4 Prevention is better than cure

4.4 Obesity and cardiovascular diseases

Obesity and being overweight are well-known as risk factors for cardiovascular diseases. Carrying excess body fat predisposes individuals to developing elevated blood cholesterol and diabetes. You will begin to appreciate that many of the modifiable risk factors for cardiovascular diseases are interlinked. This means that influencing one, such as reducing the amount of stored lipids in the body, may have a positive effect in reducing the risk associated with high blood cholesterol levels and hypertension.
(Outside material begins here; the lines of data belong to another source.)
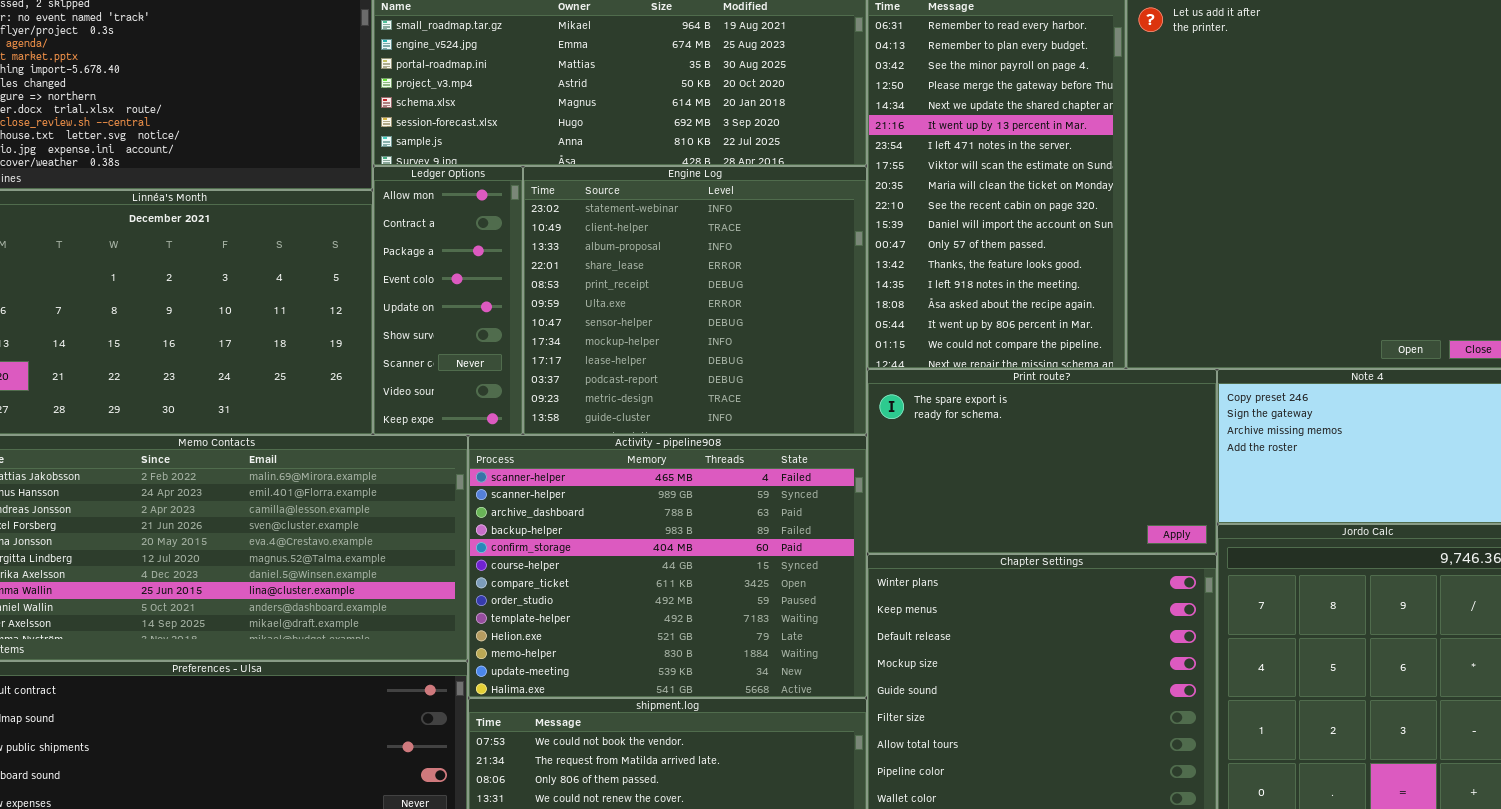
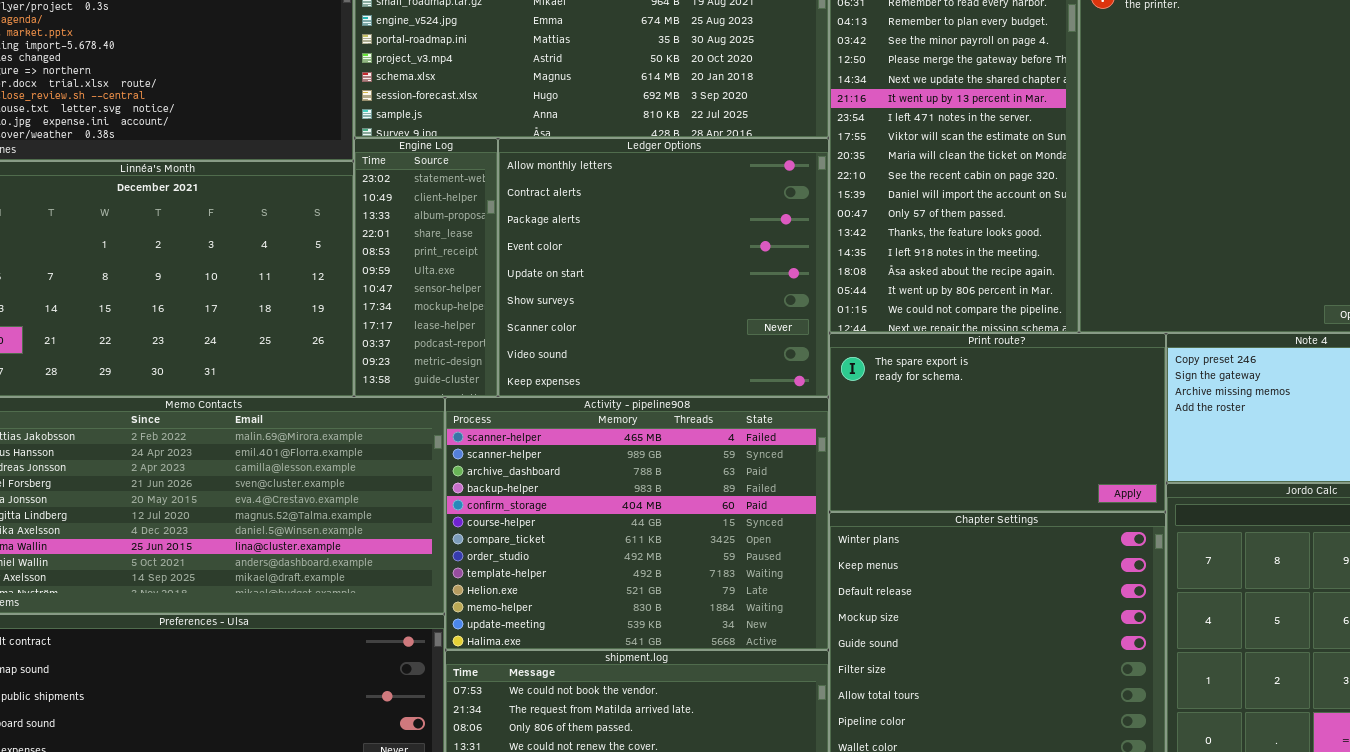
Ledger Options: [373,166,523,435] -> [498,138,829,397], moved, resized
Engine Log: [523,166,867,435] -> [354,138,498,397], moved, resized

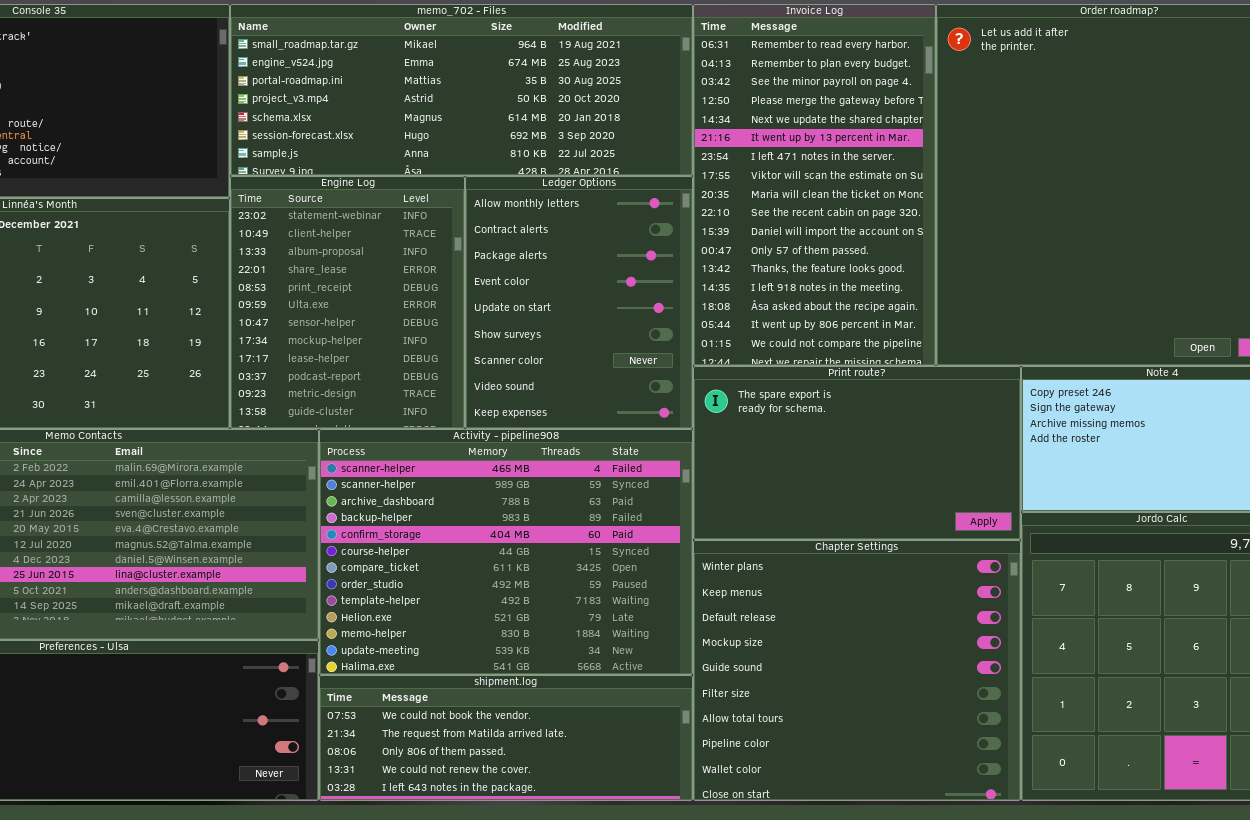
Engine Log: [354,138,498,397] -> [230,176,465,429], resized
Ledger Options: [498,138,829,397] -> [465,176,693,429], resized

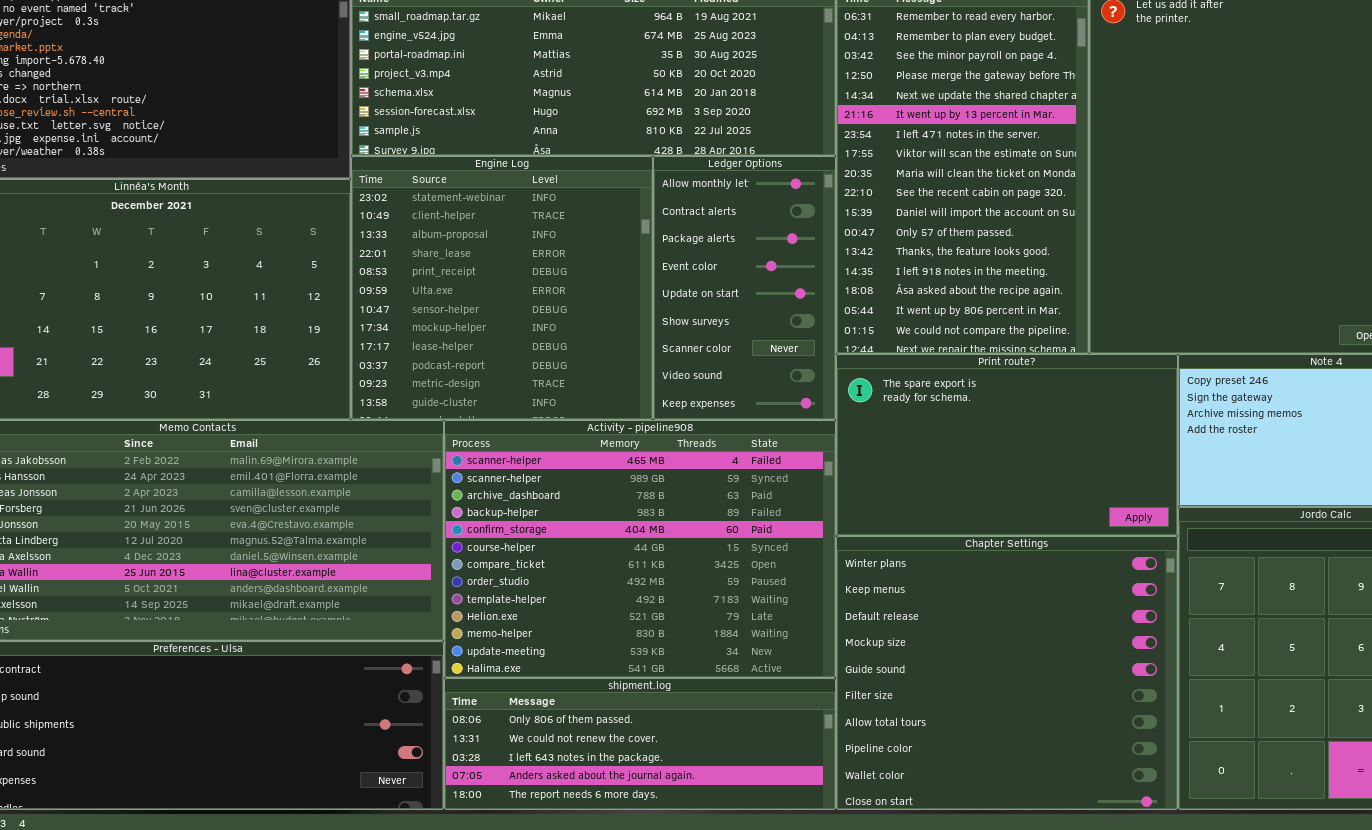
Engine Log: [230,176,465,429] -> [351,156,653,420], resized
Ledger Options: [465,176,693,429] -> [653,156,836,420], resized
shipment.log: [319,675,693,801] -> [444,678,836,810], scrolled down 2 rows

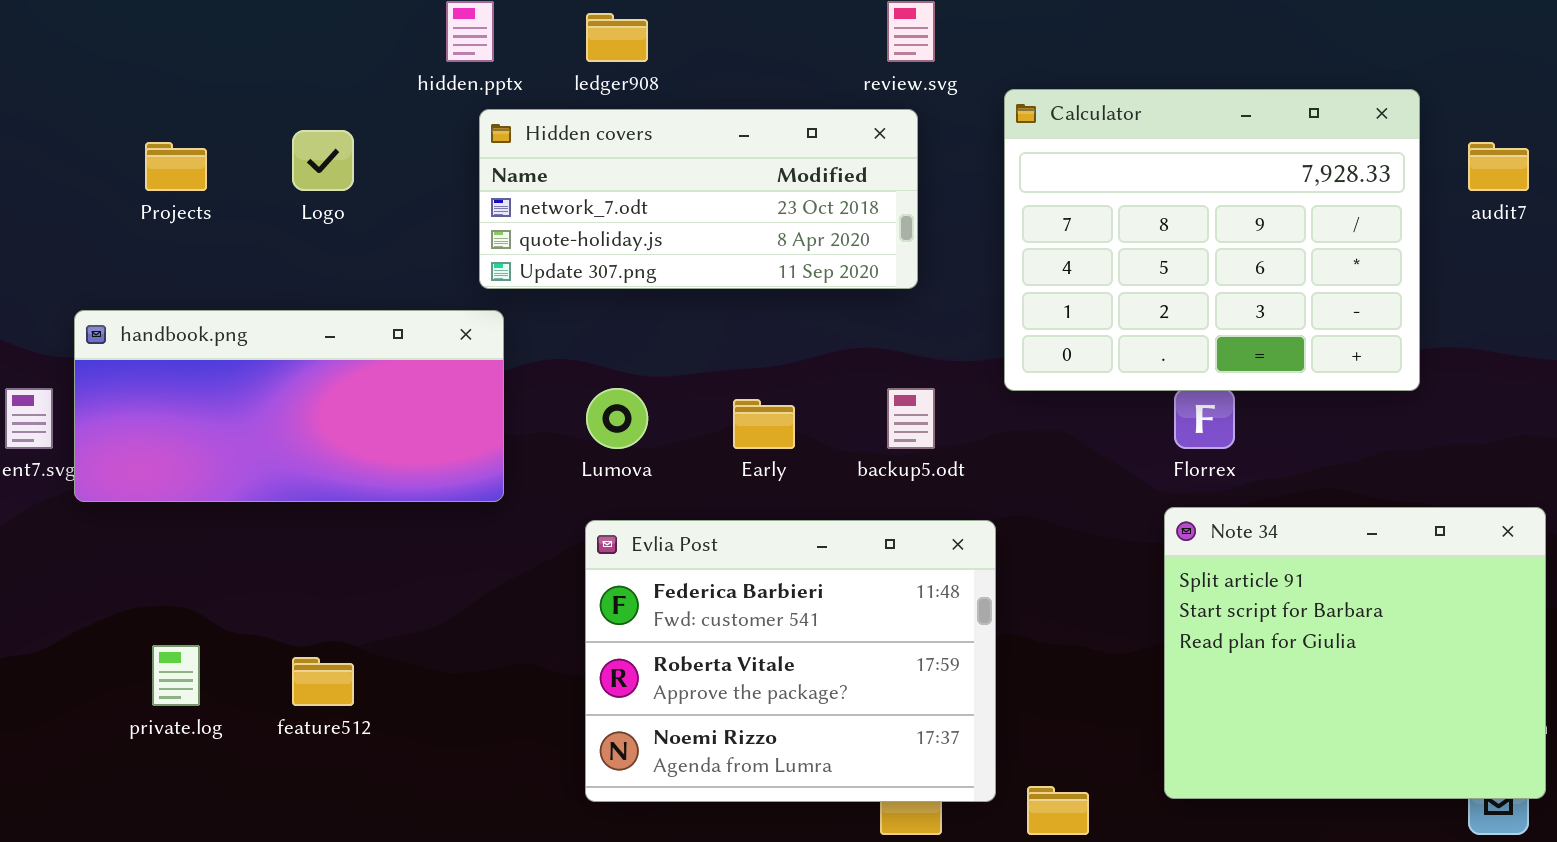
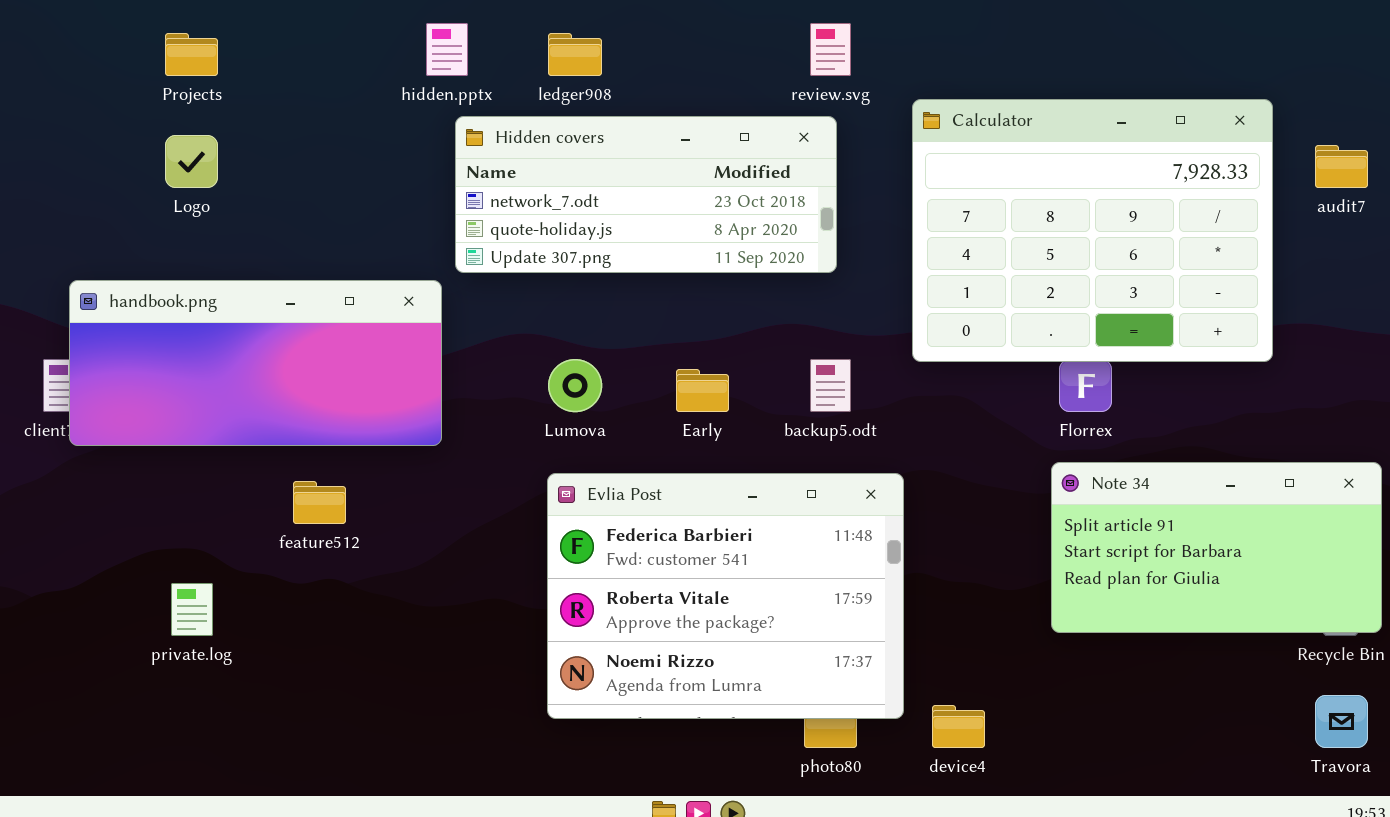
Logo: [292,130,354,191] -> [165,135,218,188], moved
Projects: [145,142,207,191] -> [165,33,218,76], moved
handbook.png: [74,310,504,502] -> [69,280,442,446], moved
Note 34: [1164,507,1546,799] -> [1051,462,1382,633], resized
feature512: [292,657,354,706] -> [293,481,346,524], moved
Obesity is an issue that increasingly needs to be addressed in developing countries, as well as in the developed or ‘Westernised’ world. Type 2 diabetes used to be described as a mainly adult disease, but that is changing as the incidence of obesity is increasing in young people, including children (see Figure 9 for England). This trend extends across the globe – even in countries such as Thailand and China, home to traditionally slender people. While awareness of the problem is growing, there is very limited guidance on what can be done to reverse or stem the problem.

Figure 9: The increase in obesity in children in England between 1995 and 2005

4.4.1 Measures of adiposity

The amount of lipid stored within the body – an individual's adiposity – can be indirectly measured. Body shape (e.g. ‘apple’ or ‘pear’ shapes), waist-to-hip ratio, waist circumference and body mass index (BMI) are all used to classify obesity and being overweight, although BMI is the most common. Everyone should aim to have a body weight within the normal range for their height. Slightly different ranges apply between populations due to different body shapes. It is worth noting that there is increasing scientific evidence that excess abdominal adiposity may be more associated with cardiovascular disease risk than the general degree of adiposity throughout the body (Iacobellis and Sharma, 2007). Thus where the lipid is stored within the body may have more bearing on cardiovascular disease risk than how much lipid is stored. Some scientists and clinicians are now suggesting that the waist-to-hip ratio or the waist circumference should be used in conjunction with BMI when considering cardiovascular disease risk factors.

In general, people who are overweight need to reduce their calorie intake in a balanced way and to increase the amount of exercise that they take in order to burn up calories. Moderate physical activity is generally considered to be 30 minutes of activity per day, e.g. taking a brisk walk. Exercise in itself improves blood glucose control, even when no weight changes are occurring, so it is equally important for people who are not overweight to take regular moderate exercise to maintain cardiovascular health.